The victory was the first for the three-time NHRA world champion since 1992, when he struck gold in Sonoma , Calif. The Bristol triumph ran his final-round record in NHRA national events to 14-2, and despite the roll he was on, he said he was surprised by the outcome.

“There are lights mounted to the wall beyond the finish line on both sides of the track, and they light up in the winner's lane so you know what happened,” Warren said. “On that last run, I saw the light come on and I said, ‘That thing's on in my lane.' I was pretty pleased, pretty tickled.”

So was his 10-year-old grandson Joel, who is a frequent Junior Dragster victor at Dunn-Benson Dragstrip and won that portion of the IHRA Division 9 meet at Kinston Drag Strip earlier this summer. As uncle Jeff, the 1999 IHRA Hot Rod world champion, and dad Joey, an NHRA national-event winner, tracked their father's performance via the Internet, grandson Joel was there to see it firsthand.

“He stayed primed up the whole time,” Bobby Warren said, “and I kept trying to keep him from getting his hopes up too high. I honestly figured I was going to lose directly.”

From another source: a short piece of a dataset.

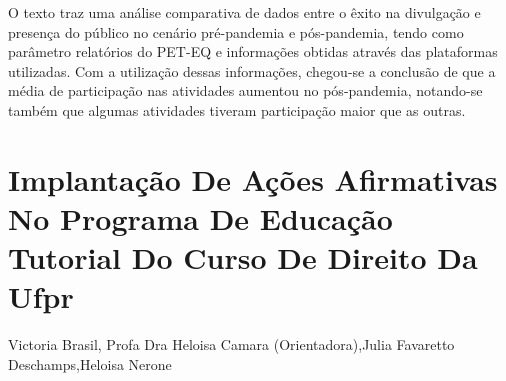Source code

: O texto traz uma análise comparativa de dados entre o êxito na divulgação e presença do público no cenário pré-pandemia e pós-pandemia, tendo como parâmetro relatórios do PET-EQ e informações obtidas através das plataformas utilizadas. Com a utilização dessas informações, chegou-se a conclusão de que a média de participação nas atividades aumentou no pós-pandemia, notando-se também que algumas atividades tiveram participação maior que as outras.




\section*{Implantação De Ações Afirmativas No Programa De Educação Tutorial Do Curso De Direito Da Ufpr}

Victoria Brasil, Profa Dra Heloisa Camara (Orientadora),Julia Favaretto Deschamps,Heloisa Nerone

Warren's accolades include a win at the 79 U.S. Nationals when the NHRA was celebrating the 25 th anniversary of the event.

He figured wrong, much to the delight of his grandson, who suddenly had plenty of news to share with his fifth-grade classmates at Harrells Christian Academy the next morning.

“I sat in the bleachers and watched it,” Joel said. When the win light came in his grandfather's lane, Joel “jumped up and just ran to the end of the track to meet him. I was just really happy.

“He said, ‘How's that for waiting 12 years (between wins)?' I said, ‘That was pretty good, wasn't it?' He said he was just tickled to get to the final round again.”

Warren doesn't know how much more racing he will do, but he has already exceeded his own expectations for his age. And at his age, he appreciates the less-celebrated parts of racing as much as he does the winning.

“We've all got motorhomes and travel together, and we got together one night at Bristol and somebody cooked a big batch of shrimp.

“Hey, even when you lose, you've got that going for you.”